## Records for this task:
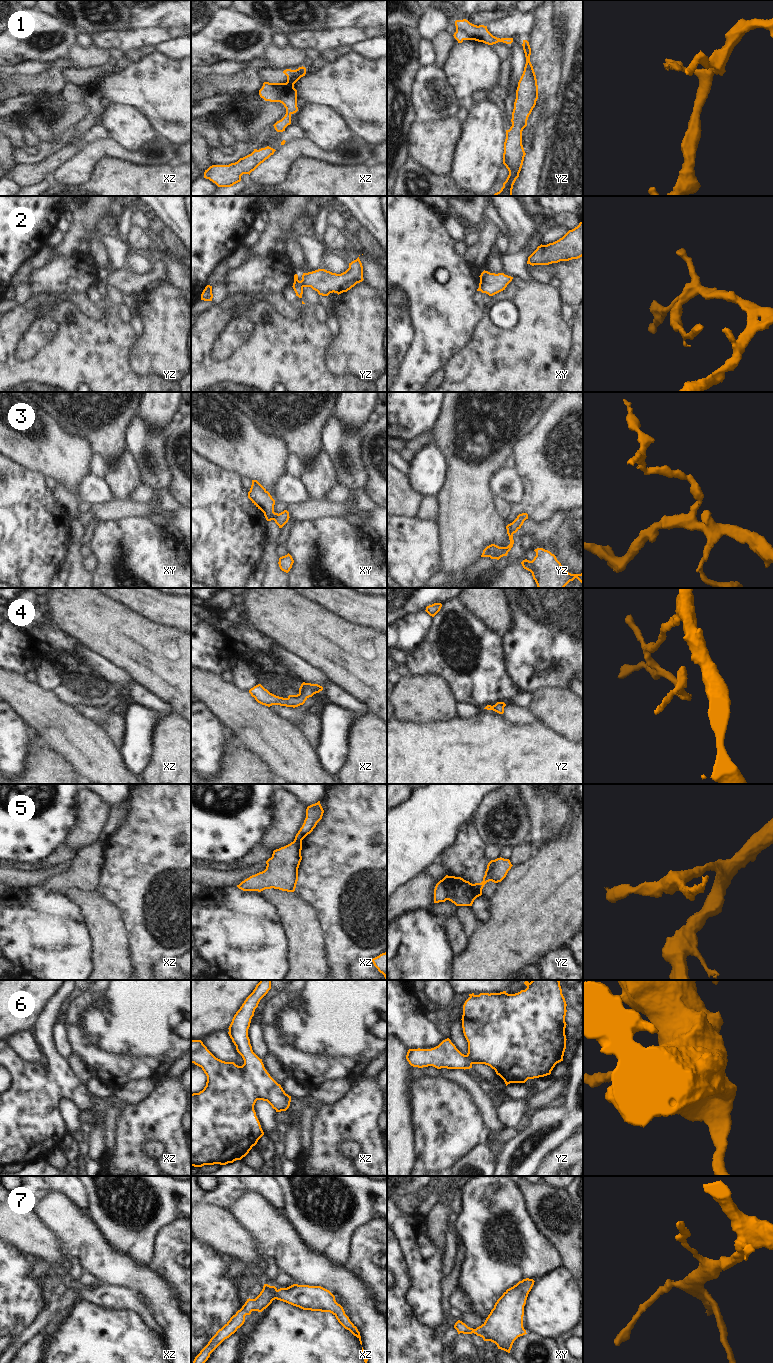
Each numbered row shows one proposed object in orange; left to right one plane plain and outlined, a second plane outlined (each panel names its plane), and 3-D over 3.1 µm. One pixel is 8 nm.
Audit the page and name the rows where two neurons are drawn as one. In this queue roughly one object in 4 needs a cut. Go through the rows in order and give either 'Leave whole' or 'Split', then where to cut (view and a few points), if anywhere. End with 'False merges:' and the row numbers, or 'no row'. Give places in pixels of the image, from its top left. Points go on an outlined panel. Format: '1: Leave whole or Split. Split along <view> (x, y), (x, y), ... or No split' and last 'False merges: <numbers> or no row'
1: Leave whole. No split
2: Leave whole. No split
3: Leave whole. No split
4: Leave whole. No split
5: Split. Split along yz (440, 880), (445, 888), (448, 899)
6: Leave whole. No split
7: Leave whole. No split
False merges: 5.

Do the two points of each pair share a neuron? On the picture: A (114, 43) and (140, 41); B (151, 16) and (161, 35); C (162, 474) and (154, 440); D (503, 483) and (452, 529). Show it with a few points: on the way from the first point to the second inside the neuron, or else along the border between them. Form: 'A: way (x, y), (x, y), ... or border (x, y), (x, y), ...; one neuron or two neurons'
A: way (120, 41), (134, 41); one neuron
B: border (180, 25), (174, 28), (134, 29); two neurons
C: way (157, 466), (154, 462), (154, 448); one neuron
D: border (501, 469), (490, 479), (490, 488), (494, 494); two neurons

## What the task requires:
Because only the text is wanted, copy each record above precisely and omit its pictures.

## Task solution:
Each numbered row shows one proposed object in orange; left to right one plane plain and outlined, a second plane outlined (each panel names its plane), and 3-D over 3.1 µm. One pixel is 8 nm.
Audit the page and name the rows where two neurons are drawn as one. In this queue roughly one object in 4 needs a cut. Go through the rows in order and give either 'Leave whole' or 'Split', then where to cut (view and a few points), if anywhere. End with 'False merges:' and the row numbers, or 'no row'. Give places in pixels of the image, from its top left. Points go on an outlined panel. Format: '1: Leave whole or Split. Split along <view> (x, y), (x, y), ... or No split' and last 'False merges: <numbers> or no row'
1: Leave whole. No split
2: Leave whole. No split
3: Leave whole. No split
4: Leave whole. No split
5: Split. Split along yz (440, 880), (445, 888), (448, 899)
6: Leave whole. No split
7: Leave whole. No split
False merges: 5.

Do the two points of each pair share a neuron? On the picture: A (114, 43) and (140, 41); B (151, 16) and (161, 35); C (162, 474) and (154, 440); D (503, 483) and (452, 529). Show it with a few points: on the way from the first point to the second inside the neuron, or else along the border between them. Form: 'A: way (x, y), (x, y), ... or border (x, y), (x, y), ...; one neuron or two neurons'
A: way (120, 41), (134, 41); one neuron
B: border (180, 25), (174, 28), (134, 29); two neurons
C: way (157, 466), (154, 462), (154, 448); one neuron
D: border (501, 469), (490, 479), (490, 488), (494, 494); two neurons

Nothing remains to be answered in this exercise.